Record excerpts:
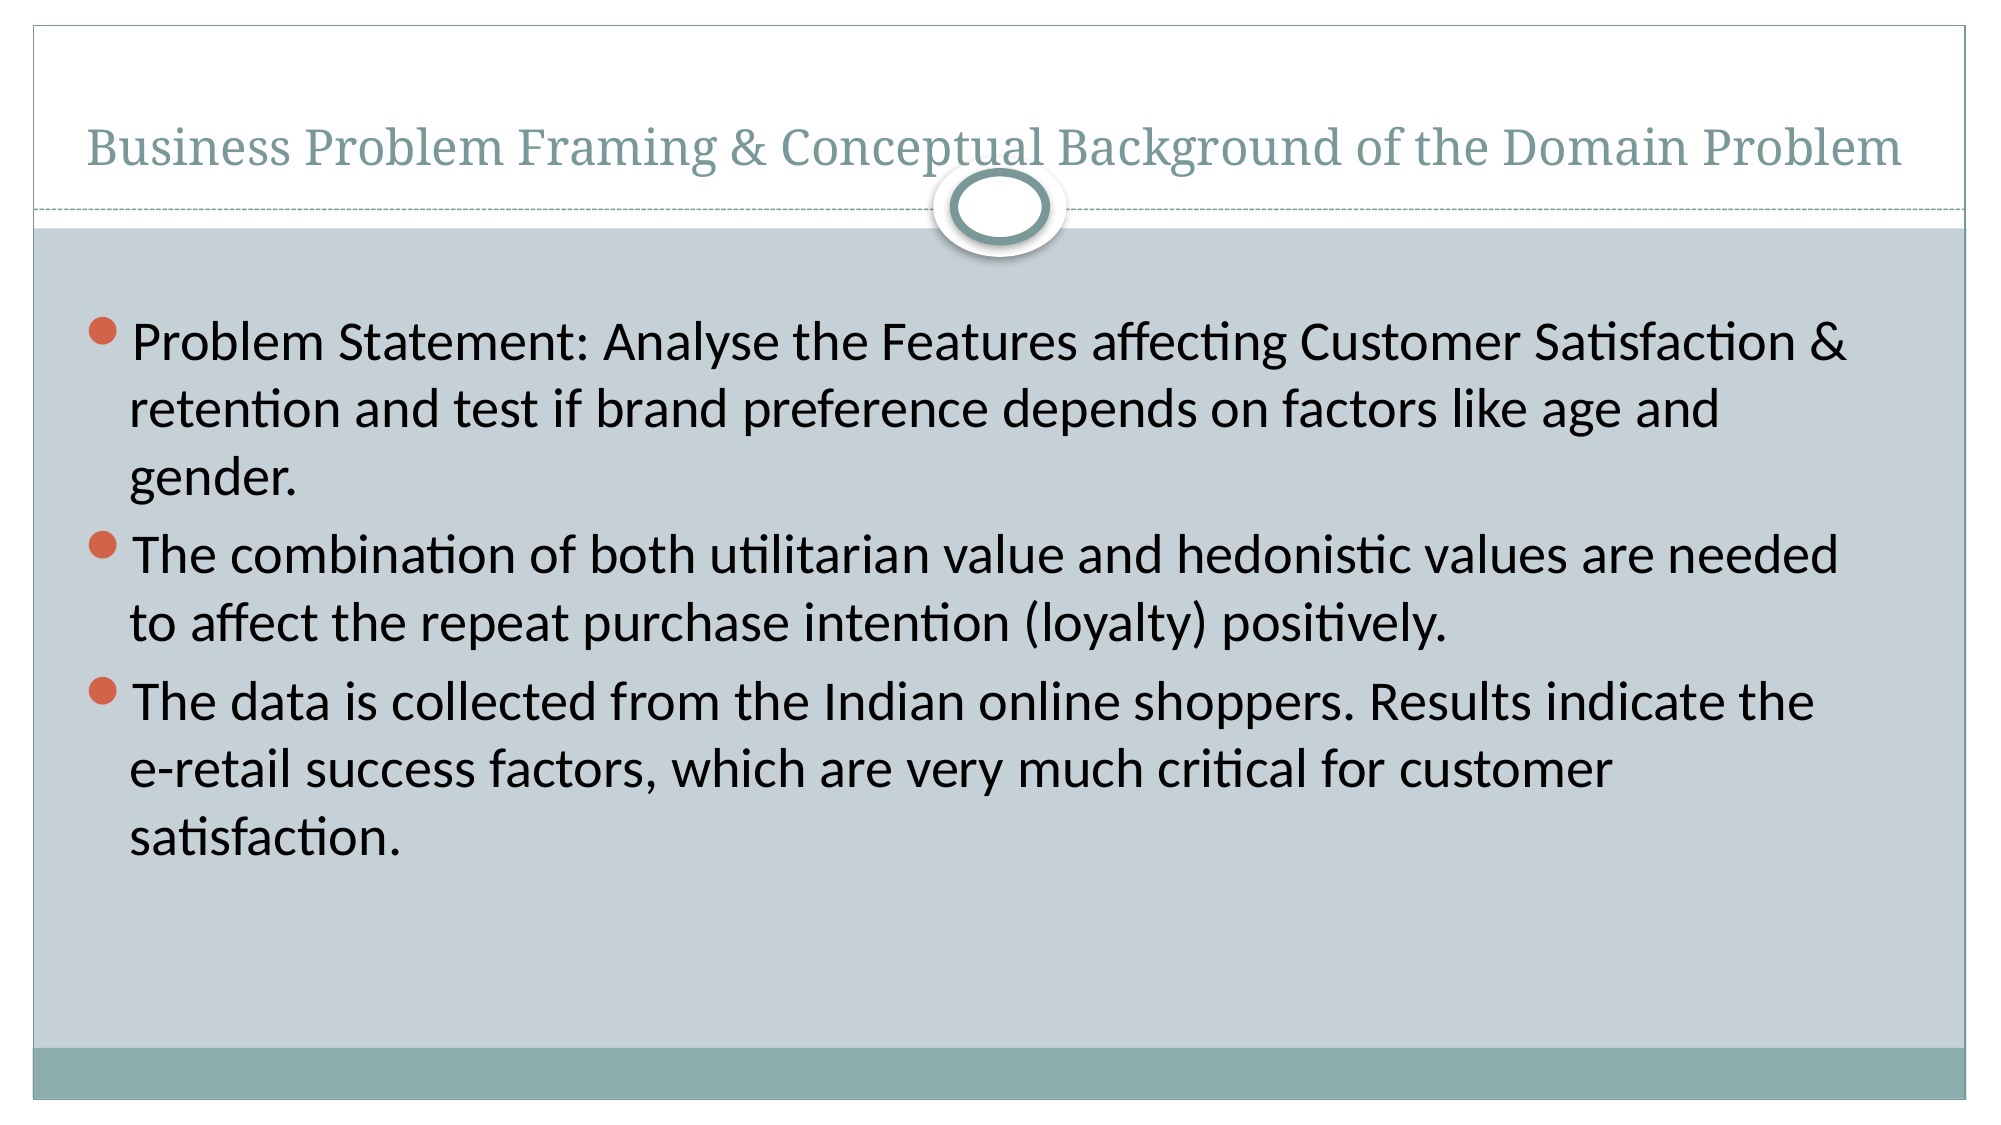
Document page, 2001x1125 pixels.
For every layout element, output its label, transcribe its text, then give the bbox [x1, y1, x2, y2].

list Problem Statement: Analyse the Features affecting Customer Satisfaction & retention and test if brand preference depends on factors like age and gender. The combination of both utilitarian value and hedonistic values are needed to affect the repeat purchase intention (loyalty) positively. The data is collected from the Indian online shoppers. Results indicate the e-retail success factors, which are very much critical for customer satisfaction. [69, 296, 1880, 900]
title Business Problem Framing & Conceptual Background of the Domain Problem [61, 58, 1929, 184]
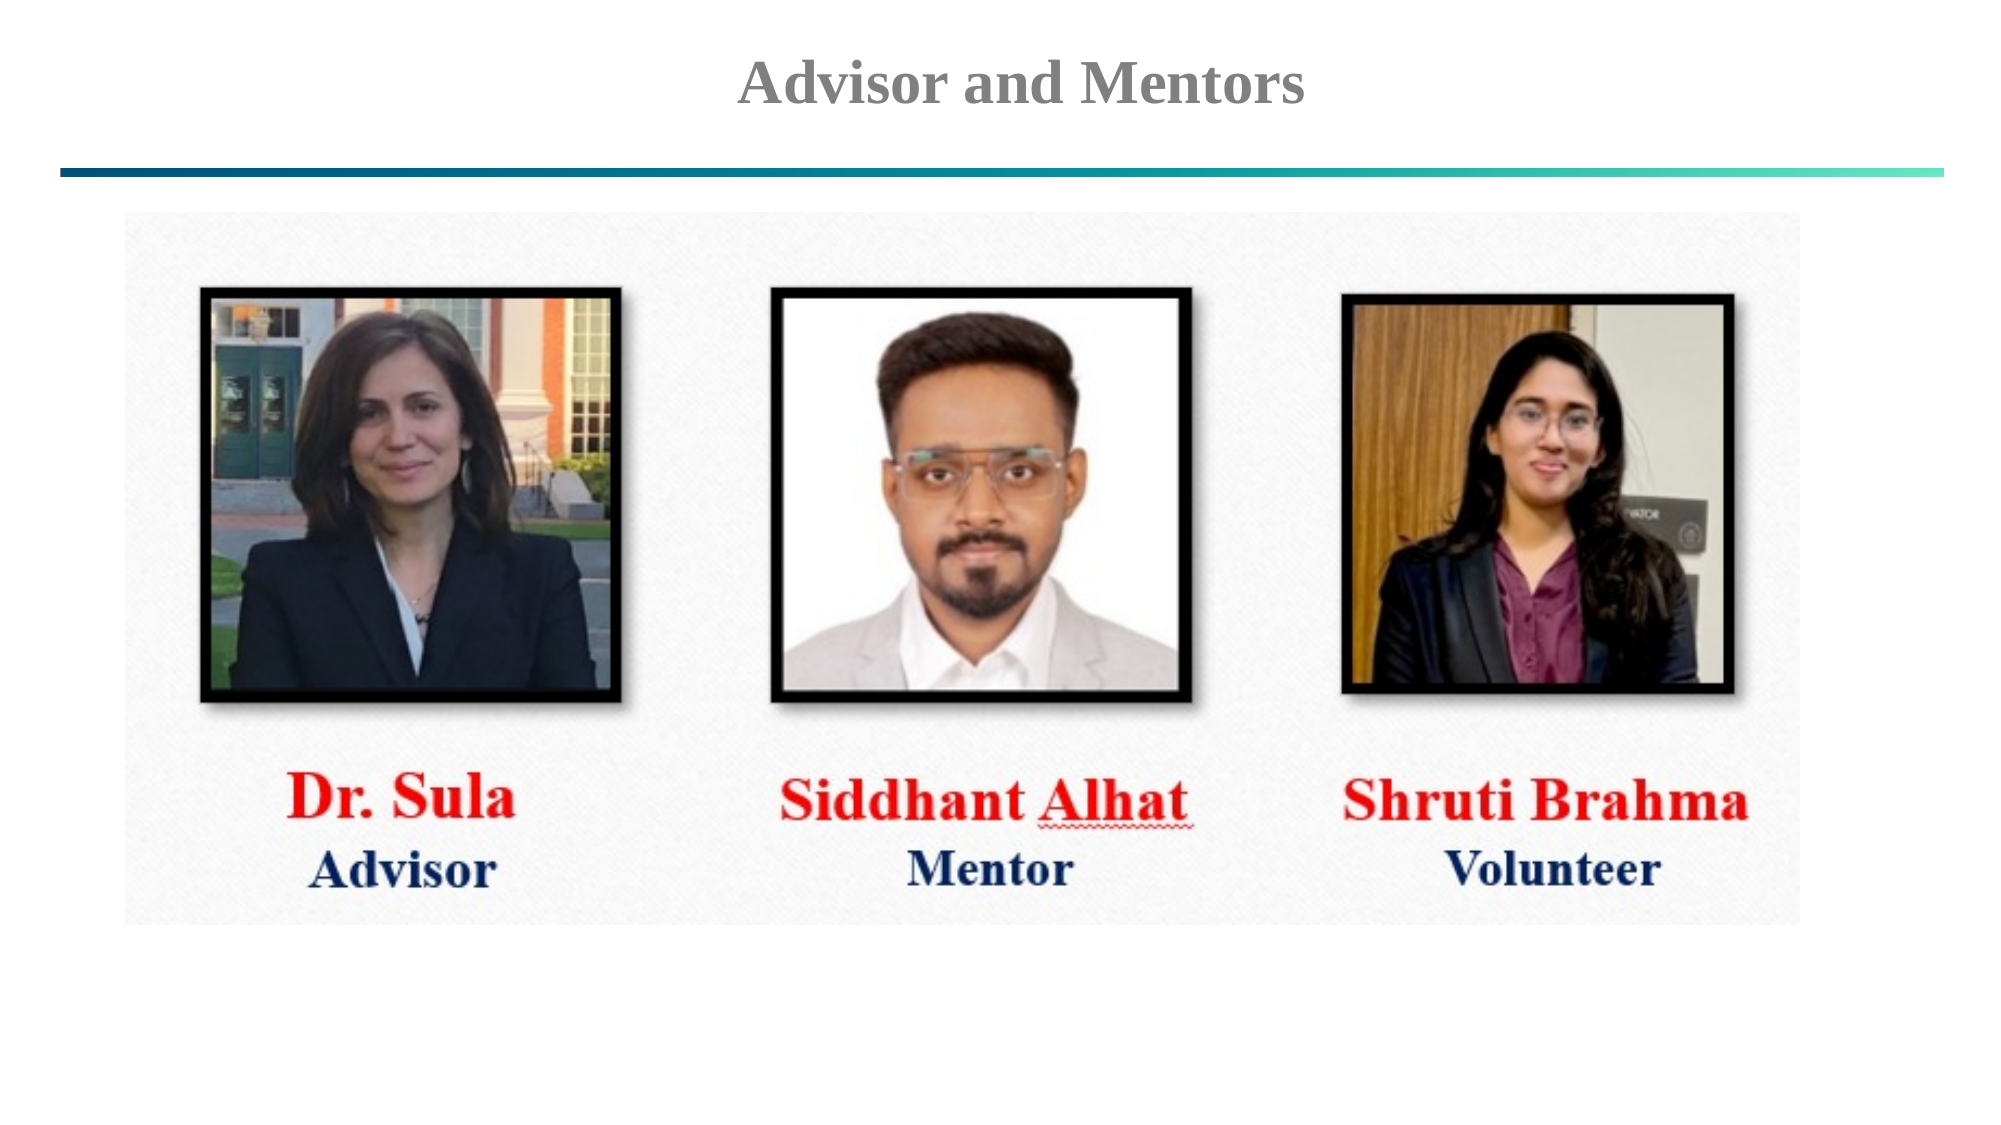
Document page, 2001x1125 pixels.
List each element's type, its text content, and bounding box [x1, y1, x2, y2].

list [124, 212, 1801, 925]
picture [681, 168, 1944, 177]
title Advisor and Mentors [87, 49, 1941, 118]
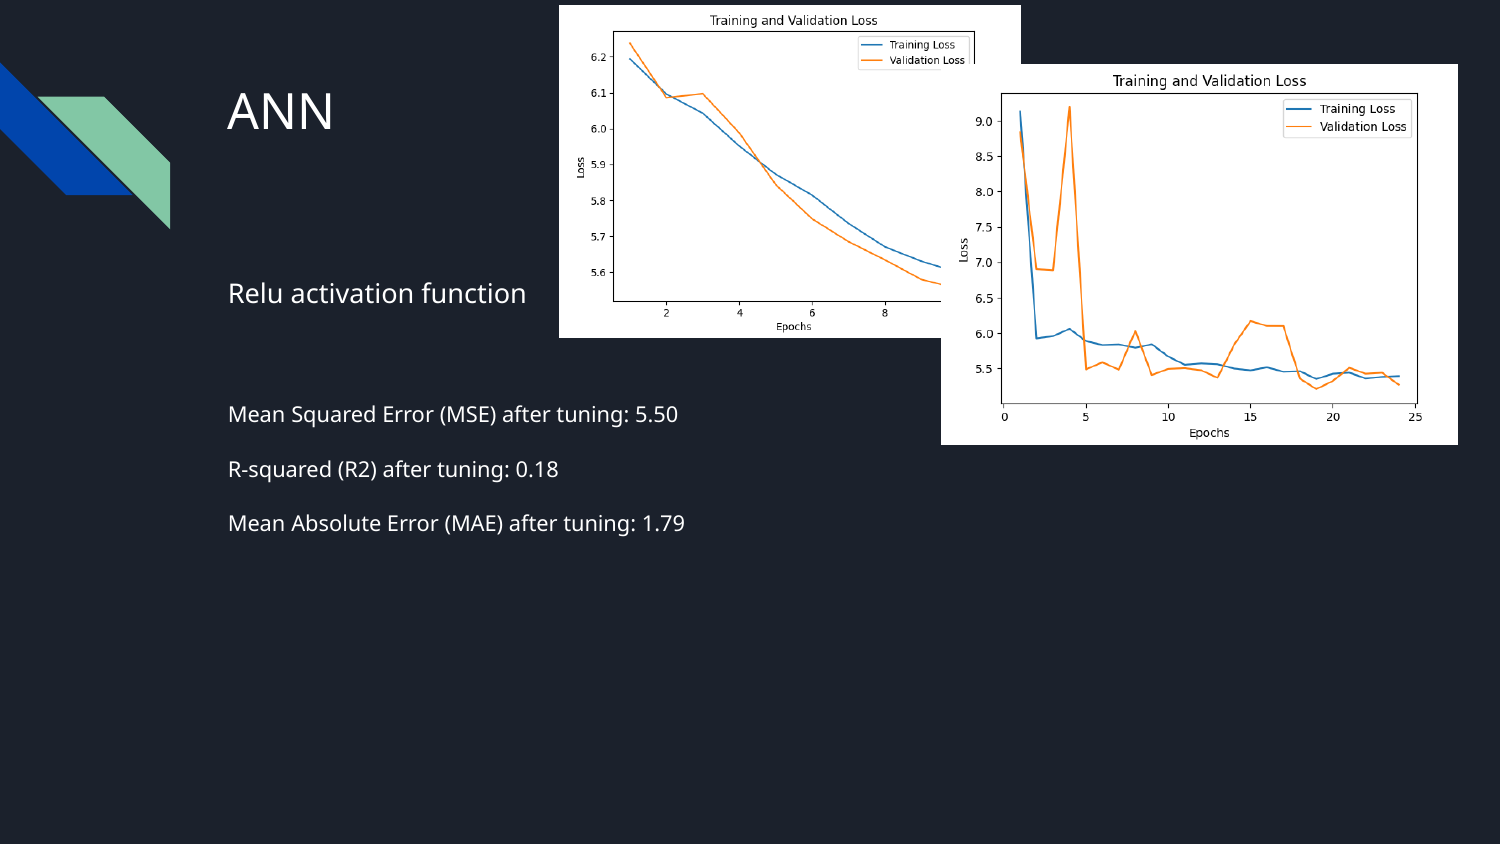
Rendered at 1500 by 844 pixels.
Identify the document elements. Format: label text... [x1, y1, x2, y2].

list Relu activation function Mean Squared Error (MSE) after tuning: 5.50 R-squared (R2) after tuning: 0.18 Mean Absolute Error (MAE) after tuning: 1.79 [212, 257, 1368, 735]
title ANN [212, 64, 554, 215]
picture [559, 5, 1458, 445]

Aim of the task: Leaving aside the images, write out every entry above exactly.

Exercise output:
Document page, 2001x1125 pixels.
For every layout element, output its label, transcribe its text, then give the bbox [x1, y1, x2, y2].

list Problem Statement: Analyse the Features affecting Customer Satisfaction & retention and test if brand preference depends on factors like age and gender. The combination of both utilitarian value and hedonistic values are needed to affect the repeat purchase intention (loyalty) positively. The data is collected from the Indian online shoppers. Results indicate the e-retail success factors, which are very much critical for customer satisfaction. [69, 296, 1880, 900]
title Business Problem Framing & Conceptual Background of the Domain Problem [61, 58, 1929, 184]
Document page, 2001x1125 pixels.
List each element's type, its text content, and bounding box [x1, y1, x2, y2].

list [124, 212, 1801, 925]
picture [681, 168, 1944, 177]
title Advisor and Mentors [87, 49, 1941, 118]
Rendered at 1500 by 844 pixels.
Identify the document elements. Format: label text... [x1, y1, x2, y2].

list Relu activation function Mean Squared Error (MSE) after tuning: 5.50 R-squared (R2) after tuning: 0.18 Mean Absolute Error (MAE) after tuning: 1.79 [212, 257, 1368, 735]
title ANN [212, 64, 554, 215]
picture [559, 5, 1458, 445]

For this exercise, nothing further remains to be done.